(Excerpts from a dataset)
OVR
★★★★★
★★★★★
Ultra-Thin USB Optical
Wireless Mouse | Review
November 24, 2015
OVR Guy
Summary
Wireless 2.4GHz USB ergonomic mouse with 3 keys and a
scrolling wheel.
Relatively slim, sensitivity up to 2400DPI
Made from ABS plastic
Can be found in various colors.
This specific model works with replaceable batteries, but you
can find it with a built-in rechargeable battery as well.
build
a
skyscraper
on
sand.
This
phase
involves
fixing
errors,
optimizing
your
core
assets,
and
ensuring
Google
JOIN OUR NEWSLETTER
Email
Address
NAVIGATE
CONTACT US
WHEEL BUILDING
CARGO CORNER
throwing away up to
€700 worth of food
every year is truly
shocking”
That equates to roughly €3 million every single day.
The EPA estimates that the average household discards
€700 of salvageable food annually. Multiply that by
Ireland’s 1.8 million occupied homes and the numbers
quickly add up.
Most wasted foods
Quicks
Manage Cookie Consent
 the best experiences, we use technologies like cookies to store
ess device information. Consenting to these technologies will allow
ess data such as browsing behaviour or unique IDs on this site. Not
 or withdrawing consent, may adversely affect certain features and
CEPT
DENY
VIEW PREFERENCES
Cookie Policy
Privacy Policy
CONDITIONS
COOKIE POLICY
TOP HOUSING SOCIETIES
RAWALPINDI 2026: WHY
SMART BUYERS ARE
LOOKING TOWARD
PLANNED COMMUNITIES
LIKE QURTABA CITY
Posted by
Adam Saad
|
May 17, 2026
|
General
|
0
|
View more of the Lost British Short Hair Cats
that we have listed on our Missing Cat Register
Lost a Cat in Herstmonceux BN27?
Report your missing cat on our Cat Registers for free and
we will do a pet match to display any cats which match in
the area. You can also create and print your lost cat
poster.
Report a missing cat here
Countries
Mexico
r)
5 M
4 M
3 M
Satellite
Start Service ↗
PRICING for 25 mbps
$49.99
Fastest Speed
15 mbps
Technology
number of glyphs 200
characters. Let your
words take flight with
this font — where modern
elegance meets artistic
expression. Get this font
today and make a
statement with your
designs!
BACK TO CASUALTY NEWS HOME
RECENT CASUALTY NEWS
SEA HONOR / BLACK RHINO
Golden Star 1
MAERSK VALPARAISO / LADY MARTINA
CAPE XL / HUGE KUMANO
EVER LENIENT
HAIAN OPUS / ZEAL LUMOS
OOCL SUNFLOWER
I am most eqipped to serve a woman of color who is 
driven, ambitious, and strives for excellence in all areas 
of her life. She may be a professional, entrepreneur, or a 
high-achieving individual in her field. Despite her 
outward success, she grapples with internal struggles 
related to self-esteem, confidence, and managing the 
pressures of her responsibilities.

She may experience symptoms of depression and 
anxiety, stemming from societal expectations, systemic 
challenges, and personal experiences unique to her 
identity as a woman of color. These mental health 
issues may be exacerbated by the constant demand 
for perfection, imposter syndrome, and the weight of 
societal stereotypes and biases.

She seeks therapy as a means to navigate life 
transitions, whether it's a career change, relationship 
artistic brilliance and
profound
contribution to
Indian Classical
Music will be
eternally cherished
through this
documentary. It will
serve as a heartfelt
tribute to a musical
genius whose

- Exercise aim
Write out each entry exactly, and omit nothing.

- Problem solution
OVR
★★★★★
★★★★★
Ultra-Thin USB Optical
Wireless Mouse | Review
November 24, 2015
OVR Guy
Summary
Wireless 2.4GHz USB ergonomic mouse with 3 keys and a
scrolling wheel.
Relatively slim, sensitivity up to 2400DPI
Made from ABS plastic
Can be found in various colors.
This specific model works with replaceable batteries, but you
can find it with a built-in rechargeable battery as well.
build
a
skyscraper
on
sand.
This
phase
involves
fixing
errors,
optimizing
your
core
assets,
and
ensuring
Google
JOIN OUR NEWSLETTER
Email
Address
NAVIGATE
CONTACT US
WHEEL BUILDING
CARGO CORNER
throwing away up to
€700 worth of food
every year is truly
shocking”
That equates to roughly €3 million every single day.
The EPA estimates that the average household discards
€700 of salvageable food annually. Multiply that by
Ireland’s 1.8 million occupied homes and the numbers
quickly add up.
Most wasted foods
Quicks
Manage Cookie Consent
 the best experiences, we use technologies like cookies to store
ess device information. Consenting to these technologies will allow
ess data such as browsing behaviour or unique IDs on this site. Not
 or withdrawing consent, may adversely affect certain features and
CEPT
DENY
VIEW PREFERENCES
Cookie Policy
Privacy Policy
CONDITIONS
COOKIE POLICY
TOP HOUSING SOCIETIES
RAWALPINDI 2026: WHY
SMART BUYERS ARE
LOOKING TOWARD
PLANNED COMMUNITIES
LIKE QURTABA CITY
Posted by
Adam Saad
|
May 17, 2026
|
General
|
0
|
View more of the Lost British Short Hair Cats
that we have listed on our Missing Cat Register
Lost a Cat in Herstmonceux BN27?
Report your missing cat on our Cat Registers for free and
we will do a pet match to display any cats which match in
the area. You can also create and print your lost cat
poster.
Report a missing cat here
Countries
Mexico
r)
5 M
4 M
3 M
Satellite
Start Service ↗
PRICING for 25 mbps
$49.99
Fastest Speed
15 mbps
Technology
number of glyphs 200
characters. Let your
words take flight with
this font — where modern
elegance meets artistic
expression. Get this font
today and make a
statement with your
designs!
BACK TO CASUALTY NEWS HOME
RECENT CASUALTY NEWS
SEA HONOR / BLACK RHINO
Golden Star 1
MAERSK VALPARAISO / LADY MARTINA
CAPE XL / HUGE KUMANO
EVER LENIENT
HAIAN OPUS / ZEAL LUMOS
OOCL SUNFLOWER
I am most eqipped to serve a woman of color who is 
driven, ambitious, and strives for excellence in all areas 
of her life. She may be a professional, entrepreneur, or a 
high-achieving individual in her field. Despite her 
outward success, she grapples with internal struggles 
related to self-esteem, confidence, and managing the 
pressures of her responsibilities.

She may experience symptoms of depression and 
anxiety, stemming from societal expectations, systemic 
challenges, and personal experiences unique to her 
identity as a woman of color. These mental health 
issues may be exacerbated by the constant demand 
for perfection, imposter syndrome, and the weight of 
societal stereotypes and biases.

She seeks therapy as a means to navigate life 
transitions, whether it's a career change, relationship 
artistic brilliance and
profound
contribution to
Indian Classical
Music will be
eternally cherished
through this
documentary. It will
serve as a heartfelt
tribute to a musical
genius whose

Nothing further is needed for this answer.